Specialized roles of neurofilament proteins in synapses: Relevance to neuropsychiatric disorders

Abstract

Neurofilaments are uniquely complex among classes of intermediate filaments in being composed of four subunits (NFL, NFM, NFH and alpha-internexin in the CNS) that differ in structure, regulation, and function. Although neurofilaments have been traditionally viewed as axonal structural components, recent evidence has revealed that distinctive assemblies of neurofilament subunits are integral components of synapses, especially at postsynaptic sites. Within the synaptic compartment, the individual subunits differentially modulate neurotransmission and behavior through interactions with specific neurotransmitter receptors. These newly uncovered functions suggest that alterations of neurofilament proteins not only underlie axonopathy in various neurological disorders but also may play vital roles in cognition and neuropsychiatric diseases. Here, we review evidence that synaptic neurofilament proteins are a sizable population in the CNS and we advance the concept that changes in the levels or post-translational modification of individual NF subunits contribute to synaptic and behavioral dysfunction in certain neuropsychiatric conditions.

Keywords: Dendritic spine; Neurofilament subunit; Neuropsychiatric disease; Synapse.

Figure 1. Functional NF subunit assemblies in synapses

Left panel: Immunogold labeled antibodies against the NFM subunit decorating synaptic structures in a linear pattern (immunogold particles outlined in blue) suggesting the presence of short NFs and protofilament /protofibril or unit length filament assemblies. In the upper inset, a filament within a postsynaptic bouton is decorated by immunogold antibodies to both NFL (large gold dots) and NFH (small gold dots). Morphometric analysis indicates a higher density of immunogold labeling in postsynaptic boutons than in preterminal dendrites or presynaptic terminals (graph inset). Middle panel: Ultrastructural image of a human synapse depicts membranous vesicles, many of which appear to be associated with a loose network of short 10nm filaments in the post-synaptic region. Right panel: Evidence supports a biological mechanism whereby D1 dopamine receptors internalized on endosomes from the postsynaptic surface (red asterisks) dock on synaptic NF subunit assemblies (outlined in blue) where they are readily available to recycle on endosomes to the surface in response to ligand stimulation (adapted from Yuan et al. Mol Psychiatry 2015; 20:915 with permission).

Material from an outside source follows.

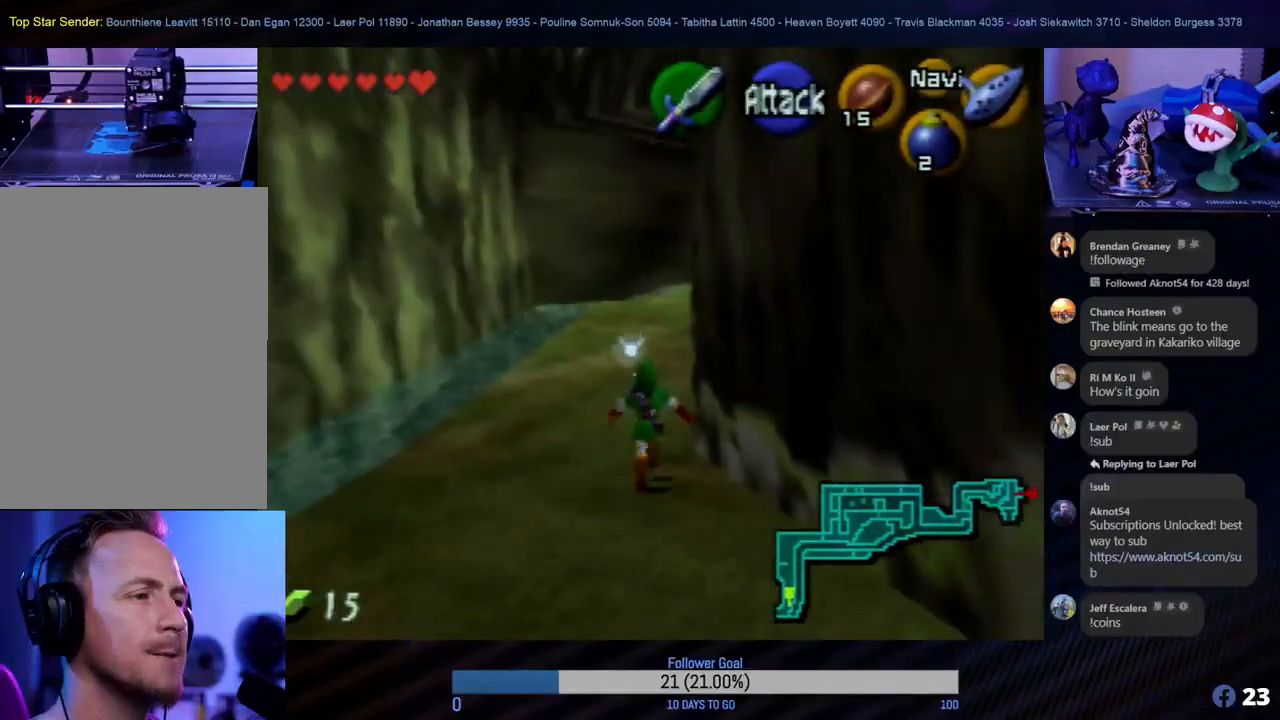
{"buttons": [], "left_stick": "up", "events": []}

Figure 2. Model of D1R–containing endosomes anchored on NFM-containing cytoskeletal assemblies

Based on collective findings on NF scaffolding functions and our D1R data on NF subunit null mice, we propose a model by which NFM acts in synaptic terminals to anchor D1R–containing endosomes formed after agonist-induced internalization of membrane D1R. Retention of D1R in a readily available internal pool within the synapse would favor desensitization to D1R stimulation: in the absence of NFM, the greater recycling back to the plasma membrane surface would favor hypersensitivity to D1R agonists, as observed in our in vivo studies (adapted from Yuan et al. Mol Psychiatry 2016; 20:986–994 with permission).